Heutzutage ist es so, dass einige wenige Großkonzerne den Saatgutmarkt bestimmen wollen. Dabei geht die Vielfalt regional erprobter und robuster Gemüse-, Getreide- und Obstsorten immer mehr in Vergessenheit. Um diesem Trend entgegenzuwirken, hat die Gemeinde Assling unter Federführung der Biologin Brigitte Vogl-Lukasser und des Biologen Christian Vogl ein Interreg-Live-Projekt gestartet. Die Abschlussveranstaltung fand vom 14. Bis zum 16. September im Anraser Pfleghaus einen würdigen und sehr geeigneten Rahmen vor.

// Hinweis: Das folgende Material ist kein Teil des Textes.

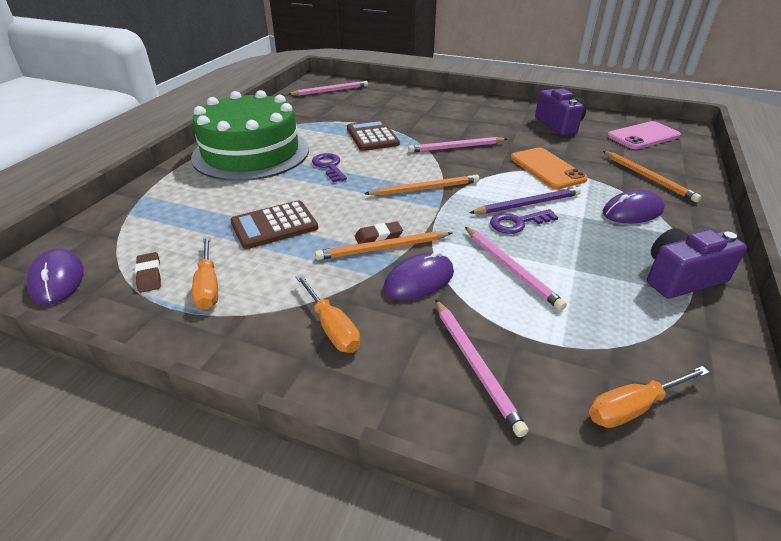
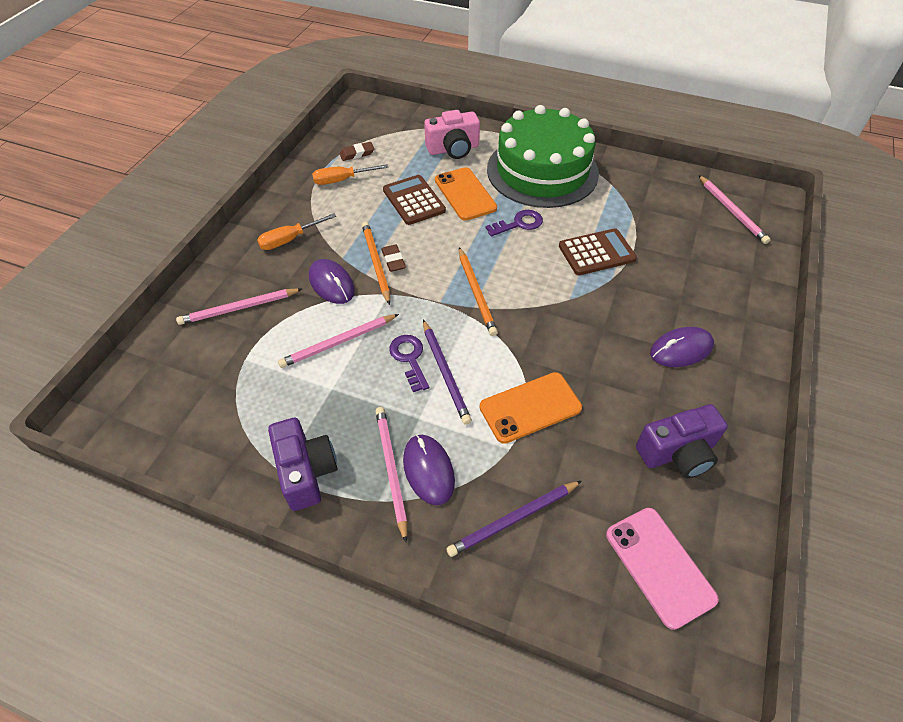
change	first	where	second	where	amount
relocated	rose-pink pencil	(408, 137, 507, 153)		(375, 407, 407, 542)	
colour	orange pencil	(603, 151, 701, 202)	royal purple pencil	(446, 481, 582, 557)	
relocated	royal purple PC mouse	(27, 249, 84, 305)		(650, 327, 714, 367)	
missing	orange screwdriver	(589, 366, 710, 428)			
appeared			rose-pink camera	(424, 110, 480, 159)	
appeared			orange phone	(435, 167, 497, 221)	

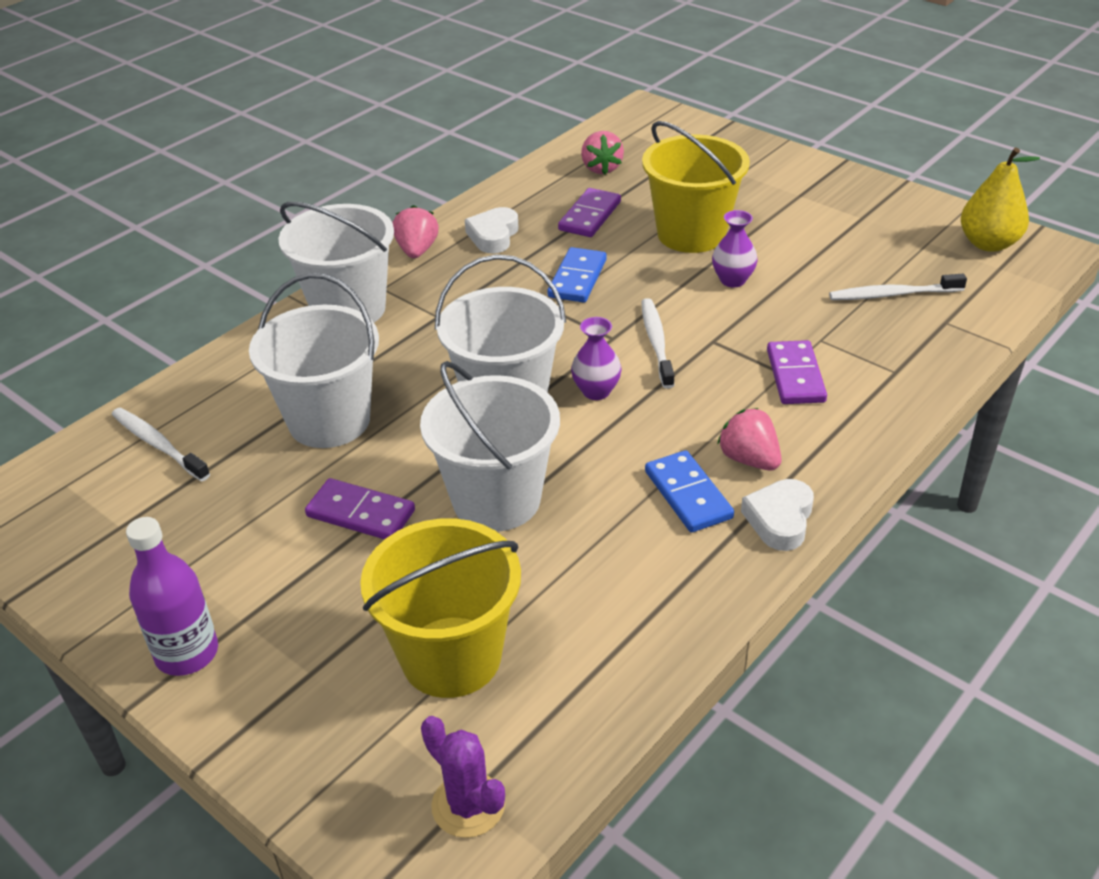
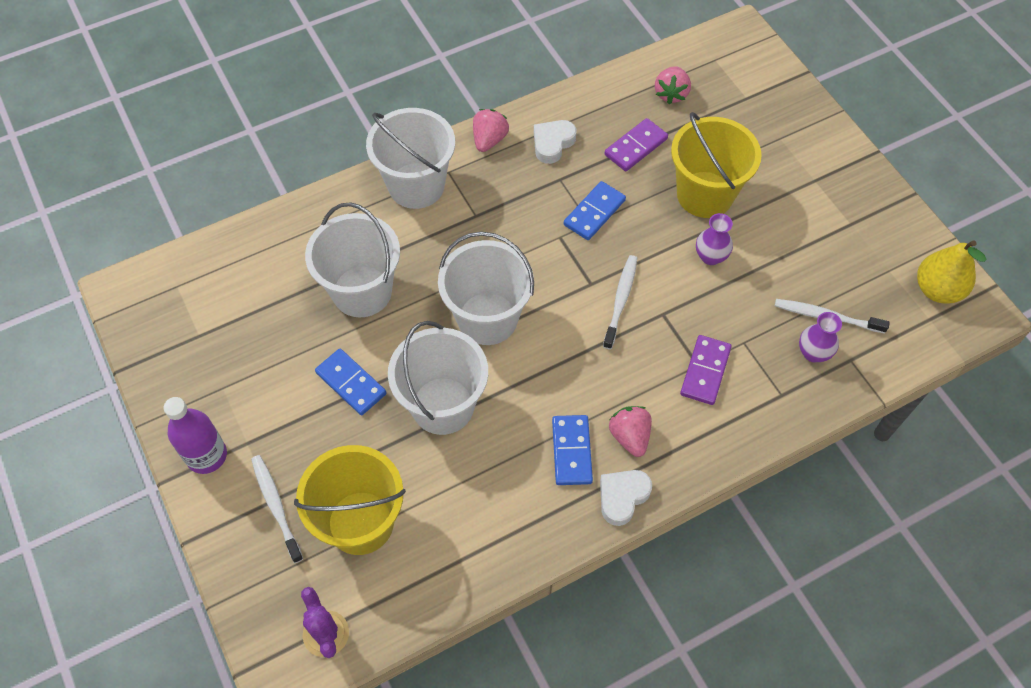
change	first	where	second	where	amount
relocated	royal purple tall vase	(571, 317, 622, 400)		(799, 312, 842, 362)	
relocated	white toothbrush	(112, 408, 210, 482)		(251, 455, 303, 563)	
colour	royal purple domino piece	(305, 478, 415, 539)	blue domino piece	(315, 349, 386, 415)	

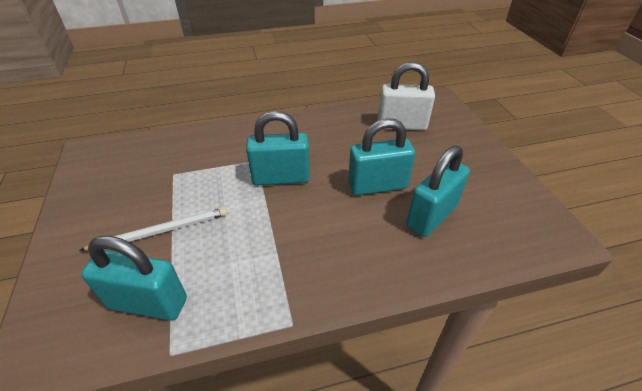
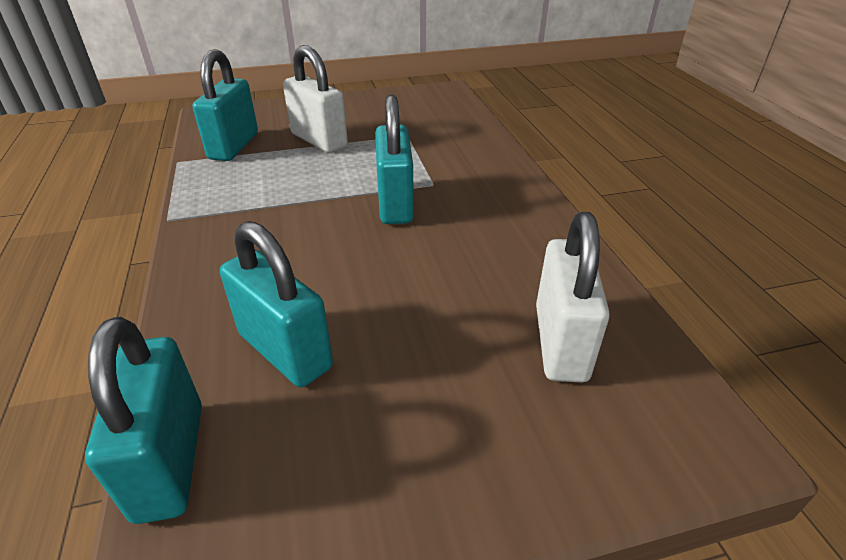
change	first	where	second	where	amount
relocated	aqua padlock	(348, 118, 415, 195)		(85, 317, 202, 524)	
exchanged	white pencil	(79, 208, 227, 251)	white padlock	(283, 45, 348, 153)	

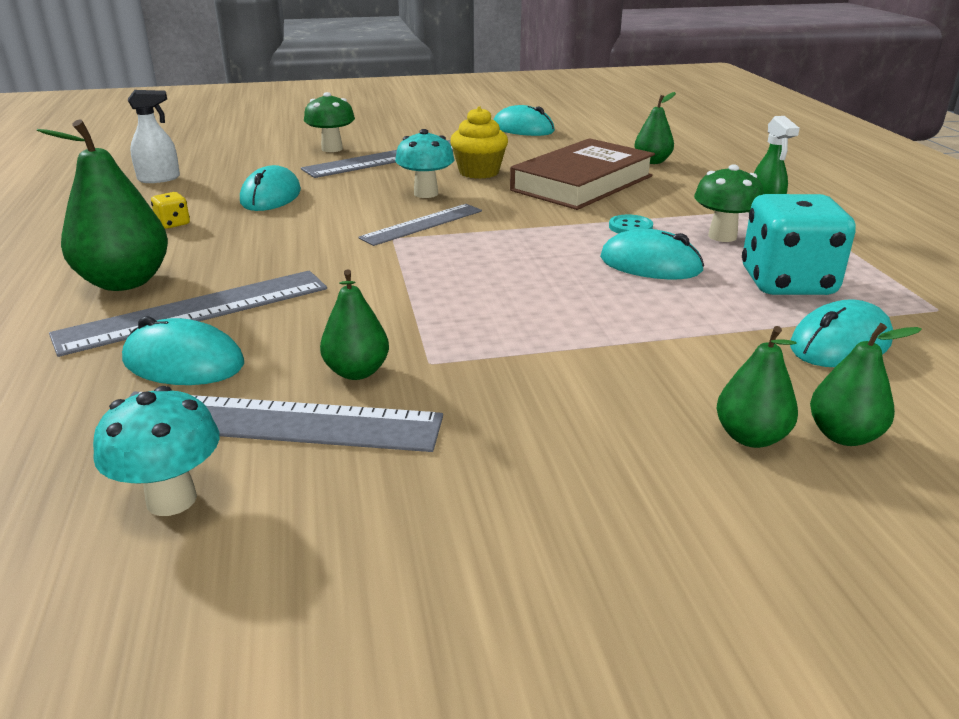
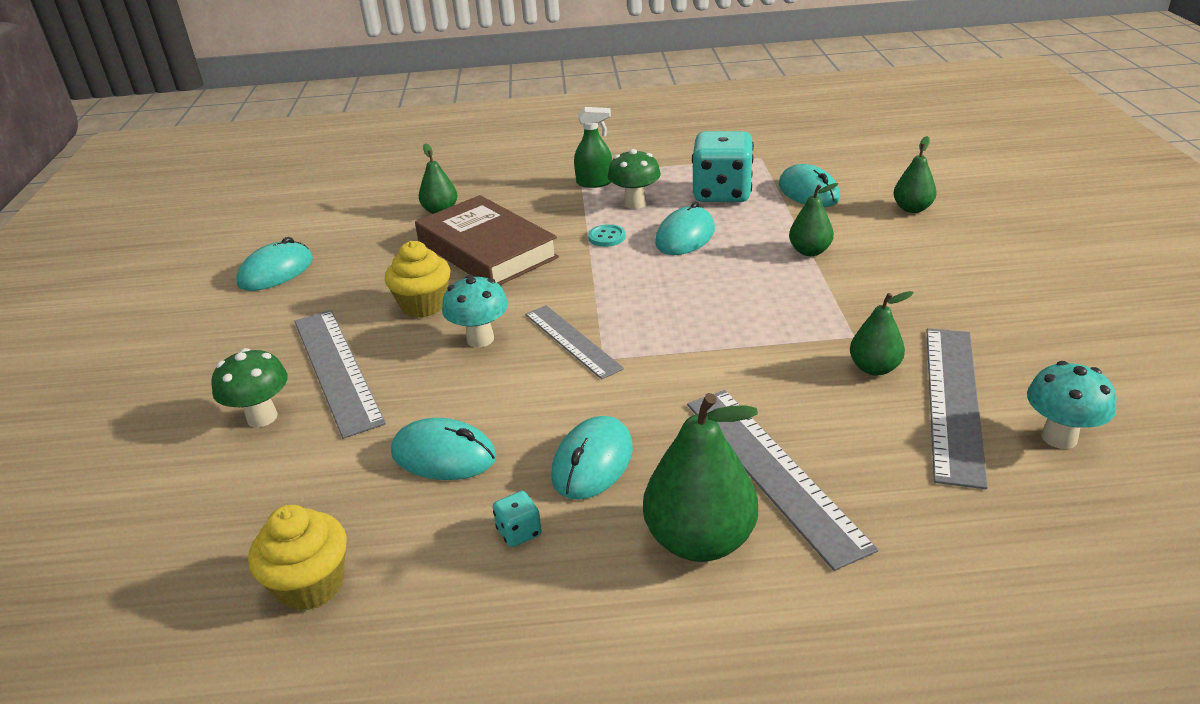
change	first	where	second	where	amount
exchanged	white spray cleaner	(128, 90, 180, 183)	golden fairy cake	(248, 505, 347, 611)	
colour	golden dice	(151, 192, 190, 229)	aqua dice	(493, 491, 542, 547)	
relocated	aqua PC mouse	(122, 316, 244, 385)		(551, 416, 633, 500)	
relocated	green pear	(716, 326, 798, 448)		(789, 183, 839, 256)	

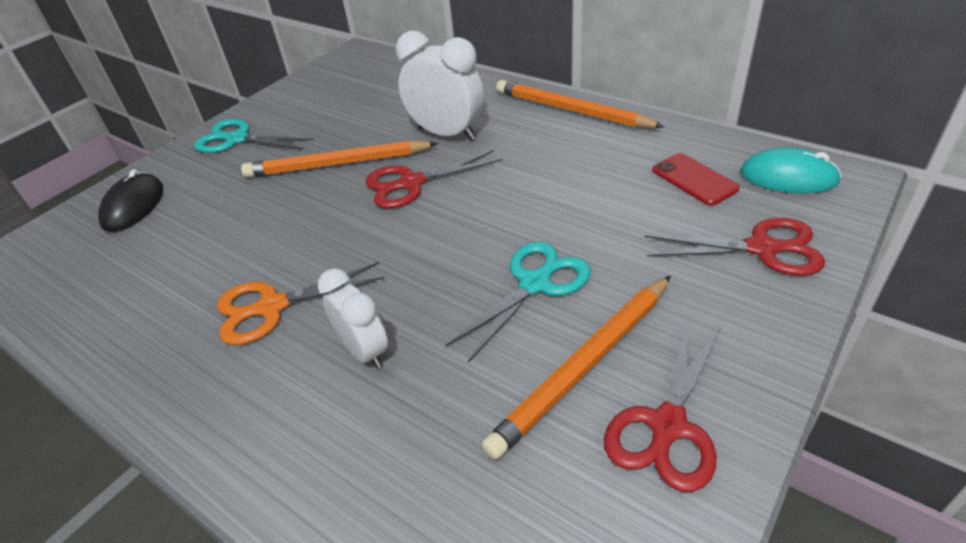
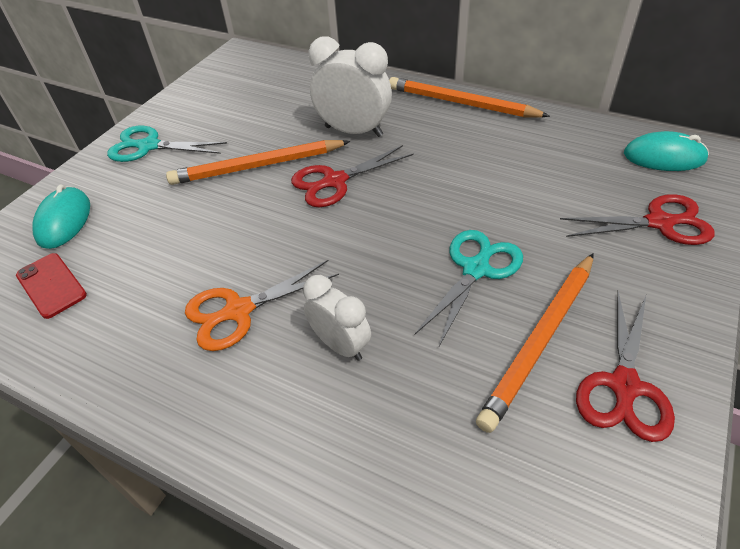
change	first	where	second	where	amount
relocated	red phone	(652, 153, 740, 206)		(16, 253, 87, 319)	
colour	black PC mouse	(98, 169, 163, 232)	aqua PC mouse	(32, 184, 90, 249)	

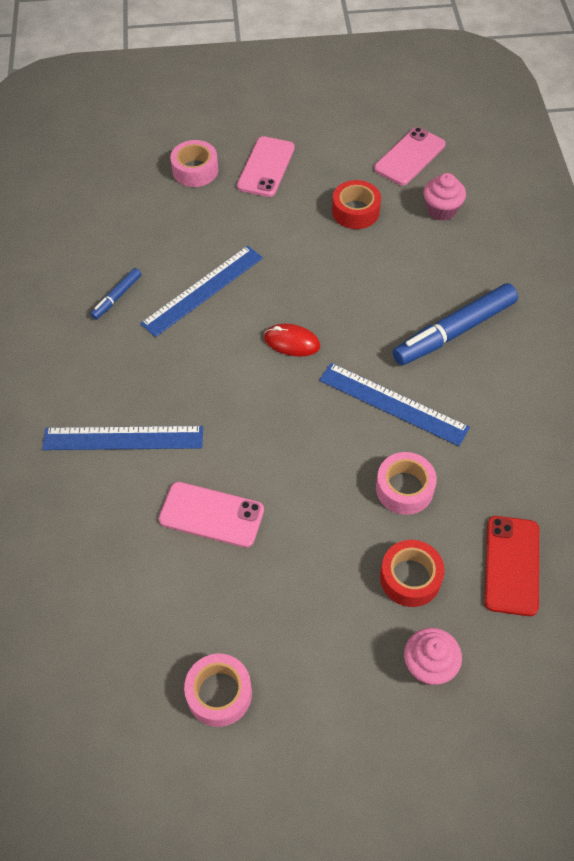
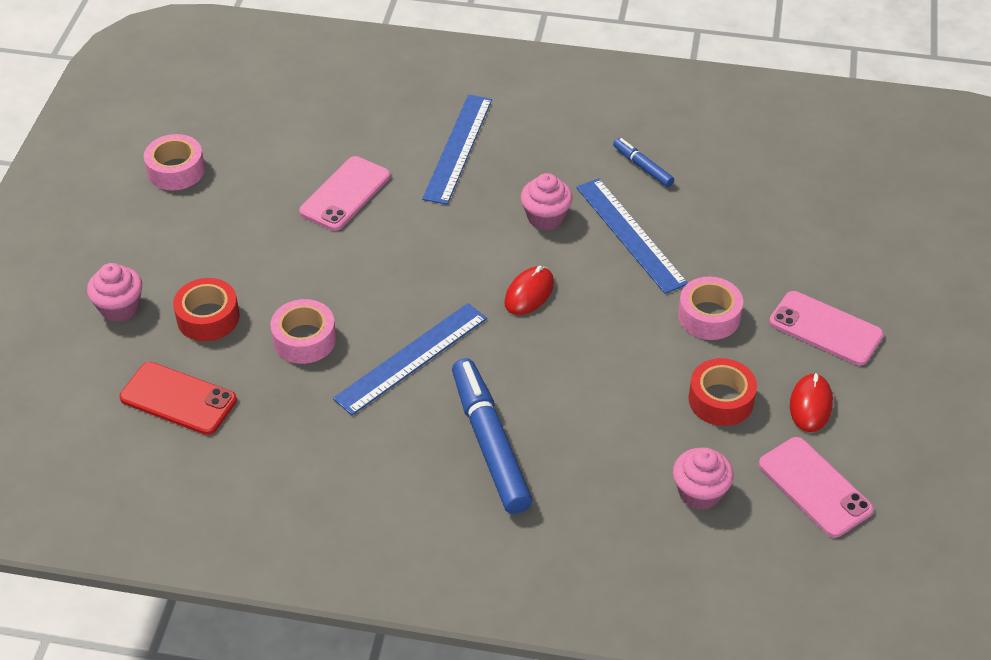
change	first	where	second	where	amount
relocated	rose-pink roll of tape	(170, 140, 218, 187)		(678, 276, 743, 340)	
appeared			rose-pink fairy cake	(521, 173, 573, 230)	
appeared			red PC mouse	(790, 373, 833, 432)	

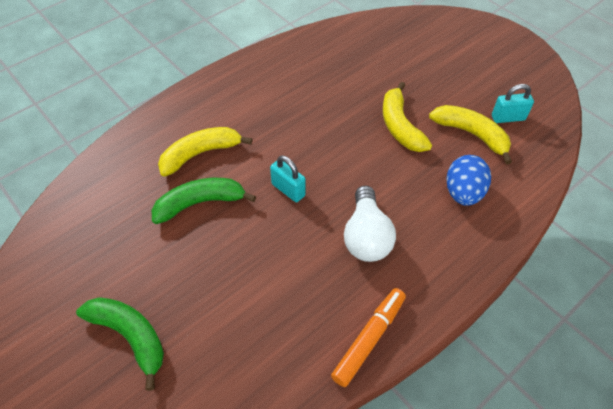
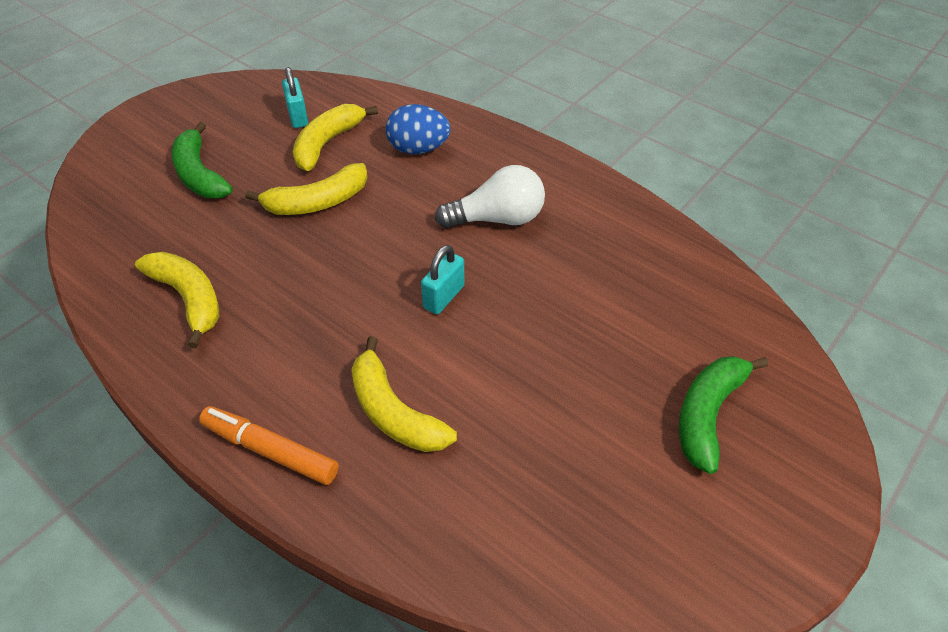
change	first	where	second	where	amount
relocated	green banana	(152, 178, 256, 224)		(171, 122, 233, 198)	
relocated	orange felt pen	(331, 288, 406, 387)		(199, 406, 339, 485)	
appeared			golden banana	(135, 252, 219, 348)	

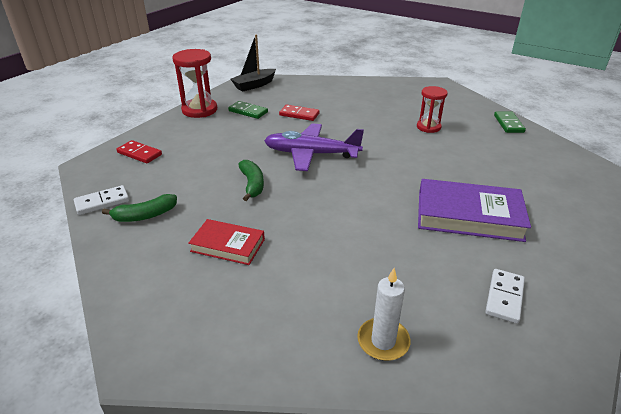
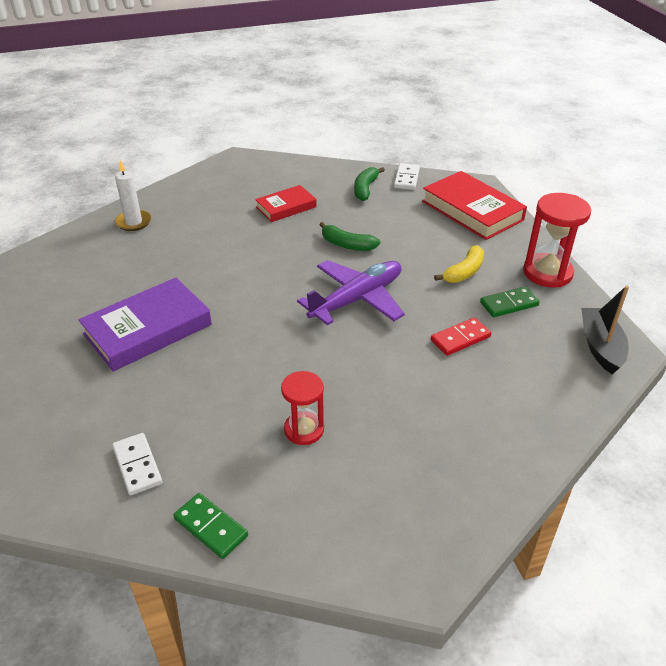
change	first	where	second	where	amount
exchanged	red domino piece	(116, 140, 162, 164)	red hardback	(422, 171, 527, 240)	
relocated	white domino piece	(485, 269, 525, 323)		(112, 433, 162, 495)	
appeared			golden banana	(434, 245, 484, 283)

Und diese Veranstaltung war großartig. Die renommierten Aussteller zeigten eine beträchtliche Auswahl an bestem Saatgut, das unbedingt vermehrt werden sollte. Das Interesse war enorm, eine unerwartet hohe Besucherzahl war überaus begeistert. Es scheint tatsächlich so zu sein, dass es immer mehr Menschen gibt, die die Saatgutvermehrung und den Anbau diverser Pflanzen zu ihrer Leidenschaft erhoben haben, trotz des Mehraufwandes an Arbeit.
Es ist zu hoffen, dass dieser Trend noch lange anhält und unsere Speisepläne von dieser Vielfalt profitieren.